The relativity of peace

Unfortunately, the peace process between the government and the FARC has served as a way to make relative all sorts of crime. All infractions when compared to the major human rights violations and atrocities committed by the FARC and other groups during the conflict seem trivial. Drug possession – the FARC sold hundreds of thousands of tonnes of cocaine to the US and they will not go to jail. Sexual assault – the FARC and the paramilitaries used sex as a weapon of war committing abuses against thousands of women and minors during the conflict. Murder – the conflict has left a death toll of more than 250 thousand, the vast majority of whom were innocent. Enforcing the law becomes much more difficult when people don’t see there are consequences for breaking the law in the first place.

Although the peace process with the FARC did contribute to a reduction of violence in rural areas, which has been hailed as a success by many, the partial impunity given to members of the FARC creates a moral hazard that the country will be dealing with for decades to come.        

Easy out

Politicians will continue to eagerly pass laws to address the scandal of the day and give police more or less authority (depending on the scandal) and call it success. However, the more important issue is creating a culture that respects the rule of law and abides by it. A culture where those who write the laws are the first ones to respect it. A culture which does not praise and reward law breaking, rule bending and line cutting.

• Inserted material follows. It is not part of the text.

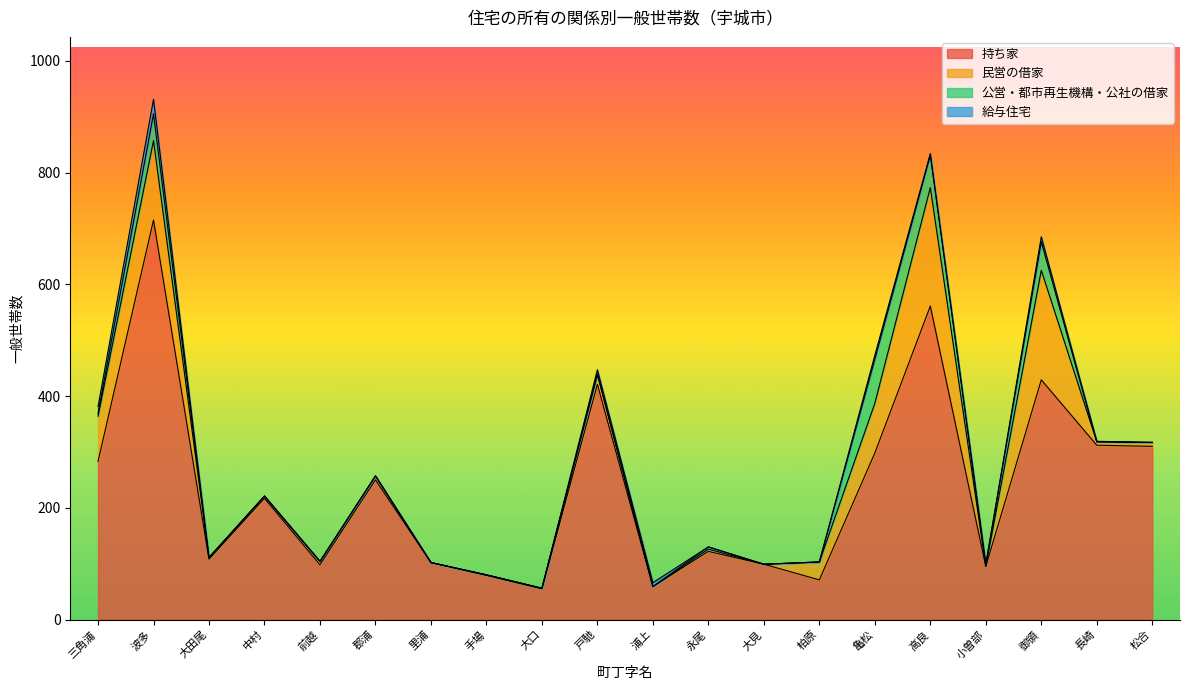

Does the chart have visible grid lines?

No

As Colombians, we have a lot of work to do to restore our culture of legality than to complain when people don’t follow the laws, record it on video, write columns about it, and get angry about it. We must take ownership of our own actions and aspire to lead better lives. It sounds like a rant, and in many ways it is. But unless we Colombians are able to understand and recognize our own hypocrisy with the law, we will not be able to build a culture of lawfulness and respect.

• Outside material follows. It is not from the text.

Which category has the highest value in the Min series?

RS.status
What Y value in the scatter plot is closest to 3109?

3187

Sergio Guzmán is the Director of Colombia Risk Analysis, a political risk consulting firm based in Bogotá. Follow him on twitter @serguzes and @ColombiaRisk

This opinion column is intended as a space to discuss some of the most pressing issues faced by Colombia and the region in these uncertain times. All opinions and content are solely the opinion of the author and do not represent the viewpoints of The Bogotá Post.

*El Mohán is a Colombian mythological figure. He is described as a hairy humanoid figure associated with natural forces such as great rivers and the mysteries lying within the forests. It is said, El Mohán was a shaman who had an anticipated vision of the arrival of the Spanish conquerors and the terrors they brought along.